RELATO APÓS A VISITA
De acordo com Michelle, Bolsonaro estava com hematoma no rosto, sangramento no pé e demonstrava lentidão nas respostas após o episódio. Ela relatou dificuldade para dialogar com o ex-presidente e disse que ele não se recordava do ocorrido.
Tentei conversar, mas ele não lembrava de nada. Ele disse que sabe que caiu, mas não lembra, não sabe quanto tempo ficou caído, não lembra quando acordou.
PREOCUPAÇÃO COM A SAÚDE
A ex-primeira-dama afirmou temer possíveis consequências neurológicas e questionou a ausência de atendimento imediato.
“A gente não sabe por quanto tempo ele ficou desacordado, se ele teve algum trauma, se ele teve algum dano neurológico, essa é nossa preocupação”, disse.
CRÍTICAS A AUTORIDADES
Michelle também direcionou críticas ao ministro Alexandre de Moraes e ao procurador-geral da República, Paulo Gonet, ao comentar o caso.

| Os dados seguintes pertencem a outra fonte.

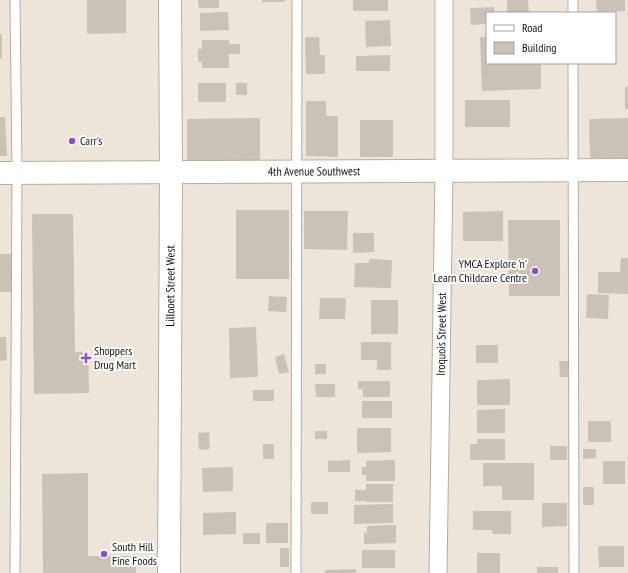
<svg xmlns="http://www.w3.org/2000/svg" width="628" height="573" font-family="'PT Sans Narrow',sans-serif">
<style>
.building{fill:#cbc2b7}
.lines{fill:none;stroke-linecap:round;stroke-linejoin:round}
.lane-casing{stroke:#b5aca2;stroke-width:11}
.street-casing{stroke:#b5aca2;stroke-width:19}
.secondary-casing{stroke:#b5aca2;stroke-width:24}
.lane{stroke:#fff;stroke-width:9}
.street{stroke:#fff;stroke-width:17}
.secondary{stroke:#fff;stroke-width:22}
.poi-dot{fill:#8c4ec4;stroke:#fff;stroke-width:1.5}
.labels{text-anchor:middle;stroke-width:4;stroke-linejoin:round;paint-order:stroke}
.poi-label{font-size:12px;fill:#16130f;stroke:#fff;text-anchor:start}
.street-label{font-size:12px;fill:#16130f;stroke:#fff}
</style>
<rect width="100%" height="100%" fill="#eee5da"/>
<path class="building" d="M87 0H126V33L87 34Z
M198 0H219V8H199Z
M262 0H285V2H262Z
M353 0H388V11H353Z
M507 0H528L529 13H507Z
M596 0H625V11L597 12Z
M494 7 495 13H487V24L471 25 470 8Z
M228 12 229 30 200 31V13Z
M390 20 391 46 366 47 365 21Z
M0 34H2V58H0Z
M305 37H319L320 55H325V74H306Z
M480 37H487V63H541V89L482 91Z
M202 40H229V44H240V54H229V68H202V62H198V49H202Z
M390 55V71H356V56Z
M198 83H226V102H198Z
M236 83H247V95H236Z
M625 87H628V109H625Z
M465 100H510V127H465Z
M306 101H326V116H338V157L306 156Z
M0 117H5L7 156H0Z
M260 118V161H187V119Z
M628 118V158H590L589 119Z
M360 120H393V157H360Z
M236 210H289V279H236Z
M304 211H348L347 250 304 249Z
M503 211V241H463V212Z
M32 214H73L75 352H88L89 393 34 394Z
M508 220H560V296H509Z
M353 233H374V252L353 253Z
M0 254H12V292H0Z
M621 258H628V294L598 293V272H620Z
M369 259 392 260 391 288 354 287 355 263H369Z
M587 294 609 295 608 319 586 318Z
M269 296 287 297 286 312 268 311Z
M320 298H346L345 319H319Z
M371 300H398V334H371Z
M256 327 258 377 230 378 229 328Z
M0 337H6L7 360 0 361Z
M361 342H391V370H377V360H361Z
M476 345H498V363H476Z
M284 354 289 372 279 374 275 357Z
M559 361H571V377H560Z
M315 364H326V374H315Z
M510 379V405H477V380Z
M358 381H390V397H363V389H358Z
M315 384H335V397H316Z
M253 390H274V401H253Z
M362 401H392V418H362Z
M505 409V433H477V410Z
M588 421H611V442H588Z
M357 428H391V452L357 453Z
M315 431H327V439H315Z
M209 432 210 449 199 450 198 433Z
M477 439H505V460H470V444H477Z
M263 444H274V459H263Z
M550 446H567V460H550Z
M583 449H596V458L583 459Z
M350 460V472H328V461Z
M395 460V481H366V475H362V467H366V461Z
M603 461H625V484H603Z
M483 463H534V500H502V486H483Z
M233 467V491L203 492 202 468Z
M88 473V556H136V573H43L42 474Z
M366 484H393V502H366V501H355V490H366Z
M583 487H594V505H583Z
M311 502H328V514H311Z
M542 503H567V526L542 527Z
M393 504V523L354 524V505Z
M473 511H511V534H493L492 530H473Z
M236 512V534L203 535V513Z
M266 523H288V543H266Z
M396 525V543L364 544V533H367V526Z
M243 533H260V544H243Z
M598 546H624V567H599Z
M280 548H289V567H280Z
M362 550H395V568H362Z
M477 553H500V573H477Z
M537 567H558V573H537Z
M356 569V573H325V570Z"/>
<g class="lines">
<defs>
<path id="lane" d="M573 0V13
M573 63 574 573
M15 573 17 172 15 0
M296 573 297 0"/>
<g id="street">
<path id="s1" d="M438 573 444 171V0"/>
</g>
<g id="secondary">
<path id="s2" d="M0 173 628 170"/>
<path id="s3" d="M169 573 171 172 170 0"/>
</g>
</defs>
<use href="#lane" class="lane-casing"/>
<use href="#street" class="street-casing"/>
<use href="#secondary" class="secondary-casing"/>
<use href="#lane" class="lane"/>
<use href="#street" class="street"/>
<use href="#secondary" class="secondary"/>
</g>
<g class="poi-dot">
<circle cx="72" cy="141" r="4"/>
<circle cx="535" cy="271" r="4"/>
<path d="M84 352h4v4h4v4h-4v4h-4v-4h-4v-4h4z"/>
<circle cx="104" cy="554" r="4"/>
</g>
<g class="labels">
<g class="poi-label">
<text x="80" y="145">Carr's</text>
<text x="527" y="268" text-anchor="end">YMCA Explore 'n'<tspan x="527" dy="14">Learn Childcare Centre</tspan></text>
<text x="94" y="355">Shoppers<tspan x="94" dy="14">Drug Mart</tspan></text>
<text x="112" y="551">South Hill<tspan x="112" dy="14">Fine Foods</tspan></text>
</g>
<g class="street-label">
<text dy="4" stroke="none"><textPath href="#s2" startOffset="314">4th Avenue Southwest</textPath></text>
<text dy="4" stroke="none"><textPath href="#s3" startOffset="287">Lillooet Street West</textPath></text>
<text dy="4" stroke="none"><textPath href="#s1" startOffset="239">Iroquois Street West</textPath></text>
</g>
</g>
<rect x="486" y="12" width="130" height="52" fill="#ffffff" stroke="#a2a19f"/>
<rect x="494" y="25" width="20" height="6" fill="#ffffff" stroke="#a2a19f"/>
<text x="522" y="32" font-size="12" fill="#16130f">Road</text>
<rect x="494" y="42" width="20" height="12" fill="#cbc2b7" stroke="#a2a19f"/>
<text x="522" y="52" font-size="12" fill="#16130f">Building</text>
</svg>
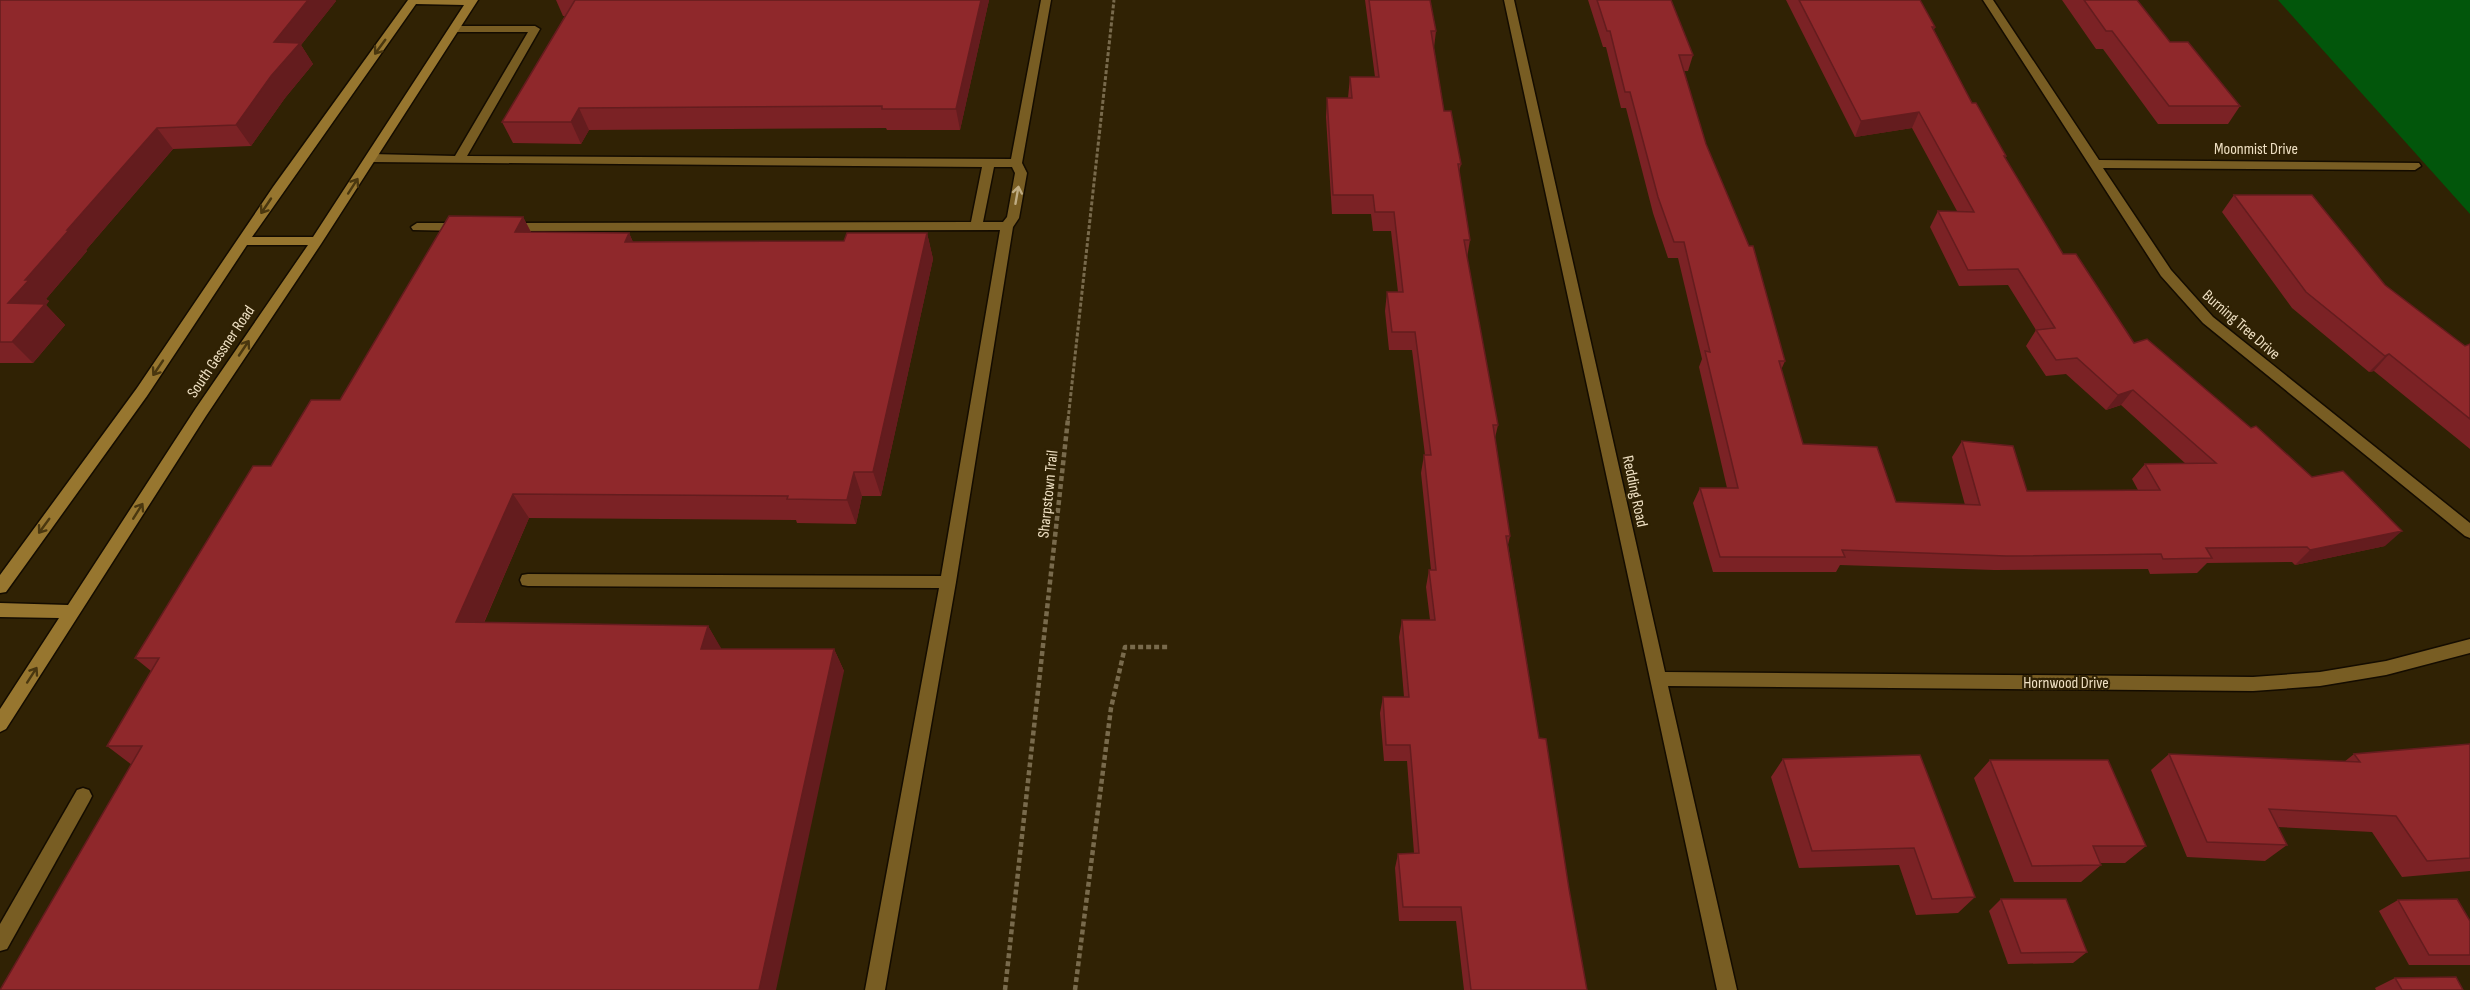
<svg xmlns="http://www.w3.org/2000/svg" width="2470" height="990" font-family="'Sofia Sans Condensed',sans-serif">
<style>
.green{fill:#02560b}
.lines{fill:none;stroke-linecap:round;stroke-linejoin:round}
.lane-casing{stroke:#140c00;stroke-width:3}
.street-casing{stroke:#140c00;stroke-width:3}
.secondary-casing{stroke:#140c00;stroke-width:3}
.path-far1{stroke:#786a4c;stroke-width:3;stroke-dasharray:4 2;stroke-linecap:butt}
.path{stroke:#786a4c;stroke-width:4.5;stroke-dasharray:5 3;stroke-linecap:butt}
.lane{fill:#785d23;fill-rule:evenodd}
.street{fill:#785d23;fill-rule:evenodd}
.secondary{fill:#97762f;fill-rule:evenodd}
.wall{fill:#7b2225}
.shaded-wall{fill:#641c1e}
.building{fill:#8f282b;stroke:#641c1e;stroke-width:1.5}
.oneway{stroke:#4a370f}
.oneway2{stroke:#bfac83}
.labels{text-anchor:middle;stroke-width:4.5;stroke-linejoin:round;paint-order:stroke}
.street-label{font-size:16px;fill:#efe0c3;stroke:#302204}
</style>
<rect width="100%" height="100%" fill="#302204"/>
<polygon class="green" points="2278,0 2470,0 2470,214"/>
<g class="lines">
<defs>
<g id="lane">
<path d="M 1041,0 L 1051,0 L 1022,163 L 1027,173 L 1019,218 L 1013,227 L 956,582 L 885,990 L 865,990 L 939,588 L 528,586 L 522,585 L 520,580 L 522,575 L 528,574 L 941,576 L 1000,230 L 507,231 L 501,227 L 507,223 L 971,222 L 982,167 L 371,162 L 365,158 L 371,154 L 455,156 L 528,32 L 454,32 L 449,29 L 454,26 L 535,26 L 540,29 L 467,156 L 1011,159 ZM 994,167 L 1012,167 L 1015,173 L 1007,217 L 1003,222 L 983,222 Z"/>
<polygon points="417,223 462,223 468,227 462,231 413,230 411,227"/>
<polygon points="83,788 89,790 92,796 89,802 7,949 0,951 0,924 77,790"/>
</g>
<g id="street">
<polygon points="1504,0 1514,0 1665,672 2253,677 2320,672 2386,661 2470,639 2470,653 2386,675 2320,686 2253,691 1668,686 1737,990 1717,990"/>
<polygon points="1983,0 1993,0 2099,160 2419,163 2421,166 2415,170 2103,168 2171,270 2213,317 2470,523 2470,538 2465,536 2203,323 2161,276"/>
</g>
<path id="secondary" d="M 408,0 L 478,0 L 321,244 L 206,416 L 6,729 L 0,732 L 0,709 L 59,618 L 0,617 L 0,603 L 68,605 L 196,408 L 308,245 L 247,245 L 147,396 L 6,592 L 0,593 L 0,575 L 137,388 L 273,187 ZM 416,4 L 464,5 L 313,237 L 252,237 Z"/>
</defs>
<use href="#lane" class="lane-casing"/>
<use href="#street" class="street-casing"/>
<use href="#secondary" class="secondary-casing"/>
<polyline class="path-far1" points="1068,420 1114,0"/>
<g class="path">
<polyline points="1005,990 1068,419"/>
<polyline points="1075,990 1111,708 1125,647 1169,647"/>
</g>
<use href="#lane" class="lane"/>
<use href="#street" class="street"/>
<use href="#secondary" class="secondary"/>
</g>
<g class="wall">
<polygon points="0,0 335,0 336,1 301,45 313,64 285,98 251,146 173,149 86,250 87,251 46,299 49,301 46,305 65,325 33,363 0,363"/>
<polygon points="556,0 989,0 960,130 887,130 886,128 589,130 581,144 513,143 502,122 565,16 563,16"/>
<polygon points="1365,0 1430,0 1436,31 1434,48 1444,111 1461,164 1459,172 1470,240 1467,258 1498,425 1495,438 1510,536 1508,545 1539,738 1569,889 1587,990 1464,990 1456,921 1399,921 1395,868 1398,854 1414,853 1407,761 1384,761 1380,713 1383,697 1404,697 1399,637 1402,620 1430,620 1426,587 1429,570 1431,570 1421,473 1424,455 1425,455 1412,350 1389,350 1385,311 1387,292 1398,292 1391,231 1373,231 1371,214 1332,214 1326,117 1327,98 1348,98 1350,77 1375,77"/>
<polygon points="1588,0 1671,0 1693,55 1688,71 1684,71 1706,144 1785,361 1781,370 1803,444 1896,502 1965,505 1952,457 1962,441 2027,491 2138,490 2132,479 2145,464 2186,464 2121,405 2106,410 2066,374 2046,376 2026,346 2036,330 2008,285 1959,286 1930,227 1938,211 1957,211 1912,128 1855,137 1786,0 1920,0 1935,27 1934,30 1972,103 2006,156 2005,158 2063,254 2134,343 2385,546 2295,565 2292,562 2207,563 2197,573 2150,574 2148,569 1994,570 1840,565 1836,572 1713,572 1693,503 1700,488 1727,488 1699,367 1702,359 1678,258 1668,258 1653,213 1626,108 1621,108 1606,47 1603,47"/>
<polygon points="2062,0 2137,0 2170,42 2240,106 2228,124 2158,124 2103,49 2096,49"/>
<polygon points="2234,195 2385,285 2465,346 2470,344 2470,449 2374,371 2369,372 2292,308 2222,212"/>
<polygon points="523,217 531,232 629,233 633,242 844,241 927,233 933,259 881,496 862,496 856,524 797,523 796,520 529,518 484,623 708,626 721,649 834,649 844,671 132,765 107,746 151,671 135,658 271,466 340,400"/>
<polygon points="2470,744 2470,871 2402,877 2372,832 2278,827 2287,845 2265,861 2187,857 2151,770 2169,754 2344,762 2354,754"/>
<polygon points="1920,755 1975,897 1958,913 1916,915 1899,865 1799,868 1771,777 1783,759"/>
<polygon points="1990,760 2146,846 2125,863 2100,863 2101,865 2081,882 2014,882 1974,778"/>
<polygon points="2001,899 2087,952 2073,963 2008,964 1989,911"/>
<polygon points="2398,900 2470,921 2470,965 2409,965 2379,911"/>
<polygon points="2395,978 2463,990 2376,990 2375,988"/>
</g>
<g class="shaded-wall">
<polygon points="308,0 335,0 336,1 301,45 313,64 285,98 251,146 236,125 274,42"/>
<polygon points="981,0 989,0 960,130 956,109"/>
<polygon points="579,108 589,130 581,144 571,122"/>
<polygon points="1919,112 1912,128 1855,137 1861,121"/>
<polygon points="157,128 173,149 86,250 87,251 46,299 49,301 46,305 65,325 33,363 12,342 8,303 25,280 67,230"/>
<polygon points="523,217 536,242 515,232"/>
<polygon points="629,233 640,259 625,242"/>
<polygon points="927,233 933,259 881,496 873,472"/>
<polygon points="2389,354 2374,371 2369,372 2385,356"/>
<polygon points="2133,390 2121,405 2106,410 2118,395"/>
<polygon points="854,472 862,496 856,524 847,500"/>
<polygon points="513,494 529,518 474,645 456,622"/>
<polygon points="2402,531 2385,546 2295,565 2310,550"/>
<polygon points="708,626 721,648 714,672 701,649"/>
<polygon points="834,649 844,671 776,990 759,990"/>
</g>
<g class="building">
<polygon points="0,0 308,0 274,42 300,43 271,76 236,125 157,128 67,230 69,230 25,280 29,280 8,303 45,304 12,342 0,342"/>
<polygon points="575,0 981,0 956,109 882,109 882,106 579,108 571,122 502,122"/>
<polygon points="1369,0 1430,0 1436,31 1431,31 1444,111 1451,111 1461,164 1458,164 1470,240 1464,240 1498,425 1493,425 1510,536 1506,536 1539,738 1546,739 1569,889 1587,990 1471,990 1461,907 1403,907 1398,854 1419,853 1410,745 1386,745 1383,697 1409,697 1402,620 1435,620 1429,570 1436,570 1424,455 1431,455 1415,332 1392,332 1387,292 1403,292 1394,212 1375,212 1373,195 1333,195 1327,98 1352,98 1350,77 1379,77"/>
<polygon points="1597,0 1671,0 1693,55 1679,55 1706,144 1749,246 1753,246 1785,361 1779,361 1803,444 1877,447 1896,502 1980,505 1962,441 2013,446 2027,491 2160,490 2145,464 2216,463 2133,390 2118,395 2077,358 2056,360 2036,330 2055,328 2018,269 1968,270 1938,211 1974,212 1919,112 1861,121 1799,0 1920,0 1935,27 1932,27 1972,103 1976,103 2006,156 2004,156 2063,254 2076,254 2134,343 2147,339 2251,428 2256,426 2312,477 2343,471 2402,531 2310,550 2307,547 2206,548 2212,558 2163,559 2161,554 2006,556 1842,550 1845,557 1720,557 1700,488 1738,488 1705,351 1710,352 1684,242 1674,242 1658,197 1630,92 1625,92 1610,31 1607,31"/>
<polygon points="2084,0 2137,0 2170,42 2188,42 2240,106 2169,106 2112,31 2106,31"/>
<polygon points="2234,195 2312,195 2385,285 2465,346 2470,344 2470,419 2389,354 2385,356 2306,292"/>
<polygon points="449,216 523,217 515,232 629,233 625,242 844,241 847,233 927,233 873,472 854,472 847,500 787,499 788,496 513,494 456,622 708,626 701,649 834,649 759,990 0,990 142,746 107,746 159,658 135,658 253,466 271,466 311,400 340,400"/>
<polygon points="2470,744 2470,858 2427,861 2396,816 2269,809 2287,845 2207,842 2169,754 2360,762 2354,754"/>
<polygon points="1920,755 1975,897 1932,899 1914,848 1812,851 1783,759"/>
<polygon points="1990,760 2108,760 2146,846 2093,846 2101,865 2032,866"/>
<polygon points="2001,899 2066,899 2087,952 2021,953"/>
<polygon points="2457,899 2470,921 2470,955 2429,955 2398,900"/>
<polygon points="2456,977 2463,990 2402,990 2395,978"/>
</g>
<defs><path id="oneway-shaft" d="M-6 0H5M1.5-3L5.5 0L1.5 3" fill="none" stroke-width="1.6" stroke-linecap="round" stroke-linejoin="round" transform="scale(1.5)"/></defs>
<g class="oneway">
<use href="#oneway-shaft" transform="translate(380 47) rotate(126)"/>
<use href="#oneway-shaft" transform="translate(353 186) rotate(-57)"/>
<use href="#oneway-shaft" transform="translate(266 206) rotate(124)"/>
<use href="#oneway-shaft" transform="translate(244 348) rotate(-56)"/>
<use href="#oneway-shaft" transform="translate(158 368) rotate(124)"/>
<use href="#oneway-shaft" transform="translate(138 511) rotate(-58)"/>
<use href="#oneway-shaft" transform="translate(44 526) rotate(126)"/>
<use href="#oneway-shaft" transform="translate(32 675) rotate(-57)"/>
</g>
<use class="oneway2" href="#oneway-shaft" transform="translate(1017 195) rotate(-80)"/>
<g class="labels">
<g class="street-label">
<text x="2256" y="154">Moonmist Drive</text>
<text transform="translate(2242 324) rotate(41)" y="6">Burning Tree Drive</text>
<text transform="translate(220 351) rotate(-56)" y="6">South Gessner Road</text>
<text transform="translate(1636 491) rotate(78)" y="6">Redding Road</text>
<text transform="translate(1047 494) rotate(-84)" y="6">Sharpstown Trail</text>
<text x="2066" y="688">Hornwood Drive</text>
</g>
</g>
</svg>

Eu peço a Deus para que proteja ele e livre ele de todo mal. Mas é uma mancha para a instituição se acontecer alguma coisa com o meu marido. Não é possível que mais uma vez vai ter sangue de inocente na mão do excelentíssimo ministro e do Gonet.
VERSÃO SOBRE A QUEDA
Segundo publicação feita por Michelle nas redes sociais, Bolsonaro teria caído durante a madrugada, enquanto dormia, dentro da cela onde cumpre pena de 27 anos e três meses por tentativa de golpe de Estado.
“Durante a madrugada, enquanto dormia, teve uma crise, caiu e bateu a cabeça no móvel. Como o quarto permanece fechado, ele só recebeu atendimento quando foram chamá-lo para minha visita”, escreveu em um Story no Instagram.
AVALIAÇÃO MÉDICA DA PF
A equipe médica da Polícia Federal avaliou o ex-presidente e concluiu que não havia necessidade de remoção hospitalar. Em relatório encaminhado ao magistrado, os profissionais informaram que Bolsonaro estava consciente, orientado e sem sinais de déficit neurológico.
DECISÃO DE MORAES
O ministro Alexandre de Moraes negou o pedido da defesa para transferência ao hospital e citou o parecer da PF.
Não há nenhuma necessidade de remoção imediata do custodiado para o hospital, conforme claramente consta na nota da Polícia Federal.
HISTÓRICO RECENTE
Bolsonaro retornou à sede da PF em 1º de janeiro, após nove dias internado para tratar hérnia inguinal bilateral e complicações associadas a crises de soluço. No período, realizou bloqueios no nervo frênico e passou por endoscopia, que identificou esofagite e gastrite. O pedido de prisão domiciliar foi posteriormente negado por Moraes.